Write out the following lines verbatim, keeping every character, space, and line break unchanged.

[Collection entries]
┄┄┄┄┄┄┄┄┄┄

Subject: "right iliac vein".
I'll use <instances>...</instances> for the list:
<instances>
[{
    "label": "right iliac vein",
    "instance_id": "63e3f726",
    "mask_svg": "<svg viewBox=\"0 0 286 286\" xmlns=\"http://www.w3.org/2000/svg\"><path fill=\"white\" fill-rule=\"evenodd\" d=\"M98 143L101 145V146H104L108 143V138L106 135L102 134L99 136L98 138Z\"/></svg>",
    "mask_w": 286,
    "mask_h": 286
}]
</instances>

┄┄┄┄┄┄┄┄┄┄

**SOLUTION TO THE EXERCISE**:
Subject: "right iliac vein".
I'll use <instances>...</instances> for the list:
<instances>
[{
    "label": "right iliac vein",
    "instance_id": "63e3f726",
    "mask_svg": "<svg viewBox=\"0 0 286 286\" xmlns=\"http://www.w3.org/2000/svg\"><path fill=\"white\" fill-rule=\"evenodd\" d=\"M98 143L101 145V146H104L108 143V138L106 135L102 134L99 136L98 138Z\"/></svg>",
    "mask_w": 286,
    "mask_h": 286
}]
</instances>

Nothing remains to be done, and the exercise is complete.